We wish to recall that the issue of the relationship between the
activities and initiatives of climate justice movements and the
legitimate exercise of the right to freedom of assembly and freedom of
association was addressed by, among others, a specific communication by
the UN Special Rapporteur on the right to freedom of association and
assembly. The Special Rapporteur refers to the UN Human Rights Council’s
opinion
according to which “private actors and society at large are expected to
accept some form of limitation on their activities in the exercise of
this right.
Any form of punishment provided for ‘traffic interruption’ or other
public protest activities should be clearly defined to ensure respect
for human rights and to prevent unjust forms of interference with the
right to freedom of peaceful assembly.” In fact, roadblocks, as a mode
of exercising the right of assembly, should be considered as “legitimate
use of public space”, equally with other modes of its use, such as the
movement of vehicles or people or the conduct of economic activities.
Therefore, a certain level of “disruption of ordinary life caused by
assemblies, including temporary disruption of traffic” should be
tolerated, unless it entails disproportionate consequences or imminent
danger to public safety.
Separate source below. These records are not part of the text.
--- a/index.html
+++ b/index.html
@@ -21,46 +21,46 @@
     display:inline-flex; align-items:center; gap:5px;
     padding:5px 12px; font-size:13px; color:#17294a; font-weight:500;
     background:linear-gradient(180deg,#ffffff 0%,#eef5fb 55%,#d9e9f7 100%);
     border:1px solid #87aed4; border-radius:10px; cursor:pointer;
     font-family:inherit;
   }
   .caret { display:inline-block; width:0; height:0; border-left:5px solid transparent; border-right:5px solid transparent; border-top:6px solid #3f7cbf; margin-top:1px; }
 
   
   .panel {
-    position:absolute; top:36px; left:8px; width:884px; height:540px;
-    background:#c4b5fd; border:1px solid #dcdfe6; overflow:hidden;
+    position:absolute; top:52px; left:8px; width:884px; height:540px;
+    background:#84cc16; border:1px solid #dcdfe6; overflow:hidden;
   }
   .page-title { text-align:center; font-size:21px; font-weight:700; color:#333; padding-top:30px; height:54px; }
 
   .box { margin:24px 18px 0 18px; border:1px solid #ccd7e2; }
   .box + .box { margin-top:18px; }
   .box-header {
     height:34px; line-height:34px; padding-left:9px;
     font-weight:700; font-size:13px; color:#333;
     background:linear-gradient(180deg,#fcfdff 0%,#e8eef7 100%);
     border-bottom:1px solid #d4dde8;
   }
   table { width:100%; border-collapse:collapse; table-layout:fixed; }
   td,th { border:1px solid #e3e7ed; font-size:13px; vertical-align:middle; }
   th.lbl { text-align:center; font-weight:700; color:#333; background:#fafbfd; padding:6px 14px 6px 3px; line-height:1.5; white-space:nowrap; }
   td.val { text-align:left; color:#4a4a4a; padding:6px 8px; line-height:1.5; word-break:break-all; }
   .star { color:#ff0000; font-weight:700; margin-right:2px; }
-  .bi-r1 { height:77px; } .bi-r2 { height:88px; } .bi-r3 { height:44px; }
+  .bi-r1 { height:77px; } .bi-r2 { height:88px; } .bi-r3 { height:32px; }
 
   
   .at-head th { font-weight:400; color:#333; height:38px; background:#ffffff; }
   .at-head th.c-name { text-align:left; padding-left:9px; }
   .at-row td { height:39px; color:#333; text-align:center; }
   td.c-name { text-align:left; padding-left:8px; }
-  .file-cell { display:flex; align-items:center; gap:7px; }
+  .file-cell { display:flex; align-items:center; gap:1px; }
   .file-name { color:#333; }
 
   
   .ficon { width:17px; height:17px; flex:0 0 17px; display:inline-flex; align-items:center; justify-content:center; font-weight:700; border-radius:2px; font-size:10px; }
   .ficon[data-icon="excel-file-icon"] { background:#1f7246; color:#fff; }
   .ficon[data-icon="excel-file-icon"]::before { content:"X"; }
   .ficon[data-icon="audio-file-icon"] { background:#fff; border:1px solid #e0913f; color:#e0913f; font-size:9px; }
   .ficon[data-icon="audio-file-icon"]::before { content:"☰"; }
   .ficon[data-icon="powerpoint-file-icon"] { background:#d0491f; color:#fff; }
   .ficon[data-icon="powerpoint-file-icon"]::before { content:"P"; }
Further concerns were expressed by the Special Rapporteur on Environmental Rights Defenders under the Aarhus Convention Michel Forst in 2024.
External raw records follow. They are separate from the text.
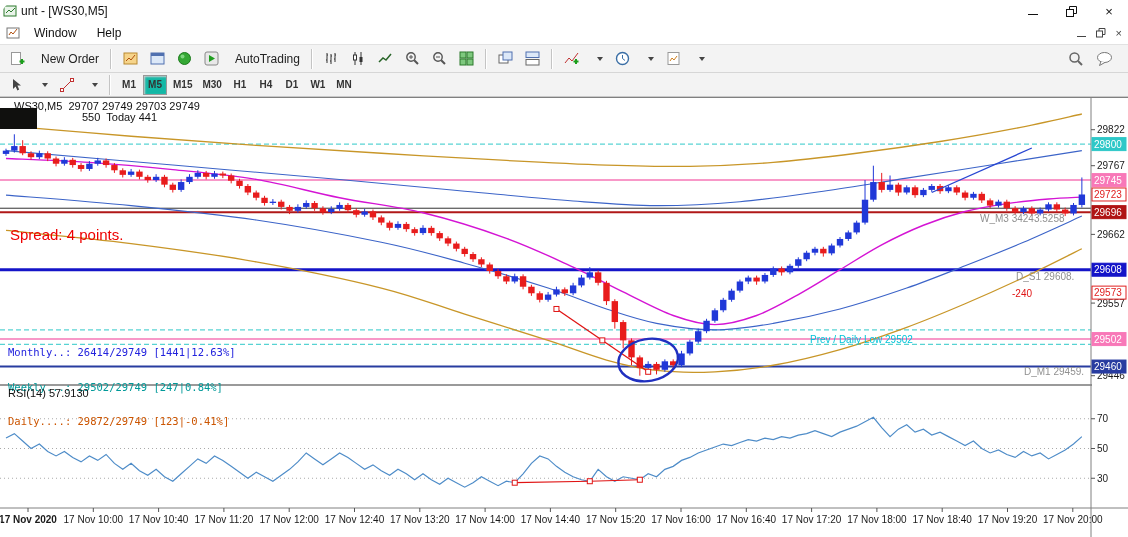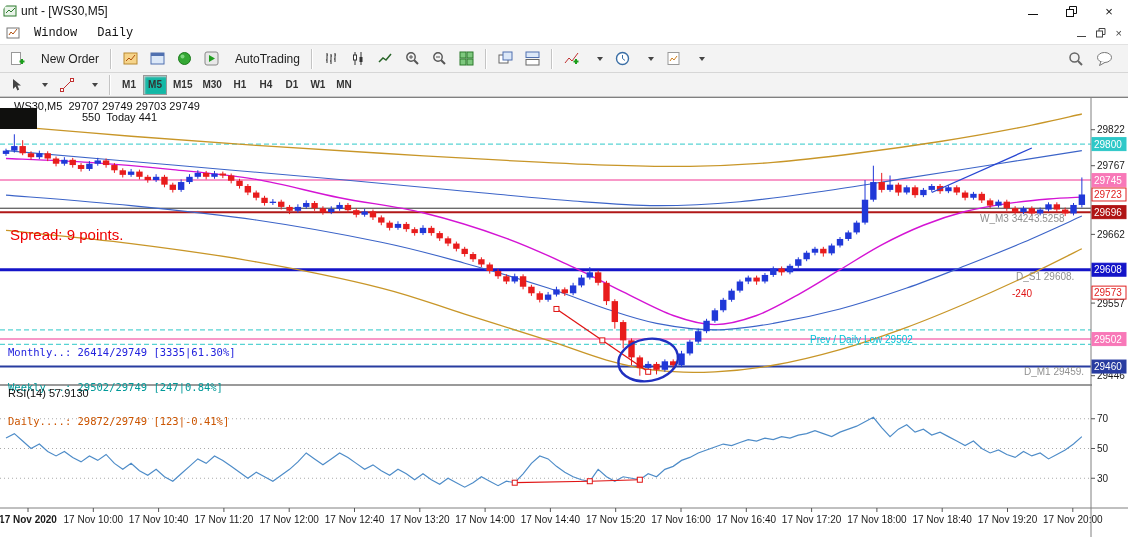--- a/index.html
+++ b/index.html
@@ -5,21 +5,21 @@
   html,body{margin:0;padding:0;background:#fff;}
   #win{position:relative;width:1128px;height:537px;overflow:hidden;background:#fff;
        font-family:"Liberation Sans",sans-serif;border-radius:20px;-webkit-font-smoothing:antialiased;}
   
   .titlebar{position:absolute;top:0;left:0;right:0;height:22px;background:#fff;display:flex;align-items:center;}
   .titlebar .title-text{font-size:12px;color:#111;margin-left:4px;}
   .win-btns{margin-left:auto;display:flex;height:22px;}
   .wbtn{width:38px;display:flex;align-items:center;justify-content:center;font-size:13px;color:#111;}
   
   .menubar{position:absolute;top:22px;left:0;right:0;height:22px;background:#fff;display:flex;align-items:center;border-bottom:1px solid #e8e8e8;}
-  .menu-item{font-size:12px;color:#111;padding:2px 10px;font-family:Liberation Mono, monospace;}
+  .menu-item{font-size:12px;color:#111;padding:2px 10px;}
   .child-btns{margin-left:auto;display:flex;align-items:center;margin-right:6px;gap:10px;}
   .cbtn{font-size:11px;color:#444;display:flex;align-items:center;}
   
   .toolbar{position:absolute;top:44px;left:0;right:0;height:29px;background:#f3f3f3;border-top:1px solid #e2e2e2;border-bottom:1px solid #d6d6d6;display:flex;align-items:center;padding-left:4px;box-sizing:border-box;}
   .tfbar{position:absolute;top:73px;left:0;right:0;height:24px;background:#f3f3f3;border-bottom:1px solid #c9c9c9;display:flex;align-items:center;padding-left:4px;box-sizing:border-box;}
   .tbtn{display:inline-flex;align-items:center;gap:16px;height:23px;padding:0 4px;margin:0 1px;border:1px solid transparent;border-radius:2px;background:transparent;font-size:12px;color:#222;font-family:inherit;}
   .sep{display:inline-block;width:1px;height:20px;background:#c4c4c4;border-right:1px solid #fff;margin:0 5px;}
   .caret{display:inline-block;width:0;height:0;border-left:3.5px solid transparent;border-right:3.5px solid transparent;border-top:4px solid #444;margin-left:2px;}
   .tb-right{margin-left:auto;display:flex;align-items:center;margin-right:8px;}
   .tf{min-width:24px;height:20px;margin:1px;border:1px solid transparent;font-size:10px;font-weight:bold;color:#333;display:inline-flex;align-items:center;justify-content:center;padding:0 3px;background:transparent;font-family:inherit;}
@@ -70,21 +70,21 @@
   </div>
 
   <div class="menubar">
     <span style="margin:0 4px 0 6px;display:flex;">
       <svg width="14" height="14">
           <rect x="1" y="2" width="12" height="10" fill="#fff" stroke="#777"></rect>
           <path d="M3 9l2-3 2 2 4-5" fill="none" stroke="#b05010"></path>
         </svg>
     </span>
     <span class="menu-item">Window</span>
-    <span class="menu-item">Daily</span>
+    <span class="menu-item">Help</span>
     <span class="child-btns">
       <span class="cbtn">
           <svg width="9" height="9">
             <line x1="0" y1="7.5" x2="9" y2="7.5" stroke="#444"></line>
           </svg>
         </span>
       <span class="cbtn">
           <svg width="10" height="10">
             <rect x="0.5" y="3" width="6" height="6" fill="none" stroke="#444"></rect>
             <path d="M3 3V0.5h6v6h-2.5" fill="none" stroke="#444"></path>
@@ -665,23 +665,23 @@
           <text x="1072.8" y="426" fill="#1a1a1a" font-size="10" text-anchor="middle" font-family="Liberation Sans, sans-serif">17 Nov 20:00</text>
         </g>
         <g>
           <line x1="0" y1="0.5" x2="1128" y2="0.5" stroke="#808080"></line>
         </g>
       </svg>
 
     <div class="ov quote">WS30,M5  29707 29749 29703 29749</div>
     <div class="ov logo-box"></div>
     <div class="ov adr">550  Today 441</div>
-    <div class="ov spread">Spread: 9 points.</div>
+    <div class="ov spread">Spread: 4 points.</div>
     <div class="ov ratios">
-      <div class="ratio-line" style="color: rgb(34, 34, 221);">Monthly..: 26414/29749 [3335|61.30%]</div>
+      <div class="ratio-line" style="color: rgb(34, 34, 221);">Monthly..: 26414/29749 [1441|12.63%]</div>
       <div class="ratio-line" style="color: rgb(0, 153, 153);">Weekly...: 29502/29749 [247|0.84%]</div>
       <div class="ratio-line" style="color: rgb(204, 85, 0);">Daily....: 29872/29749 [123|-0.41%]</div>
     </div>
     <div class="ov wm3">W_M3 34243.5258</div>
     <div class="ov ds1">D_S1 29608.</div>
     <div class="ov pnl">-240</div>
     <div class="ov prevlow">Prev / Daily Low 29502</div>
     <div class="ov dm1">D_M1 29459.</div>
     <div class="ov rsilab">RSI(14) 57.9130</div>
   </div>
Therefore, organisers of such demonstrations should have the freedom
to choose, without interference from state authorities, what may be the
most effective ways to get their message across. In summary,
roadblocking is a legitimate form of protest, and states should
therefore protect the necessary spaces of agency for civil disobedience
and nonviolent direct action campaigns. No restrictions should be
imposed on these forms of peaceful protest, and utmost caution should be
exercised in deciding about arrests, charges, preventive detentions,
convictions or imposition of fines against climate activists engaged in
such actions.
It should also be noted that under a separate bill approved earlier
by the Italian Parliament, activists that hold nonviolent demonstrative
actions in museums or by monuments would be subject to increased fines
and possible detention.
The repressive apparatus envisaged in the Security Decree is not
limited to the “criminalisation” of nonviolent civil disobedience
practices , but affects also communities and movements resisting
unnecessary and imposed large-scale infrastructures. In fact, another
provision proposed in the Security Decree introduces aggravating
circumstances (with the possibility of a prison sentence of up to 20
years) ) for the crimes of resistance and violence to a public official
if the same are committed “in order to prevent the construction of a
public work or strategic infrastructure.”
Finally, we wish to express our strong condemnation of the evident
targeting of specific social groups by the proposed draft bill which
would undermine a wide spectrum of fundamental rights. As a matter of
fact, this legislation would further criminalise and marginalise
vulnerable communities, including immigrants, beggars, the homeless,
Roma people, those residing in squats, and detainees.
In the light of the above we express our support and solidarity to
the Italian organisations, networks and movements that are converging on
a common platform to reassert the fundamental rights to freedom of
expression, association and protest as well as to protect and defend the
environment and to mobilise for climate and social justice.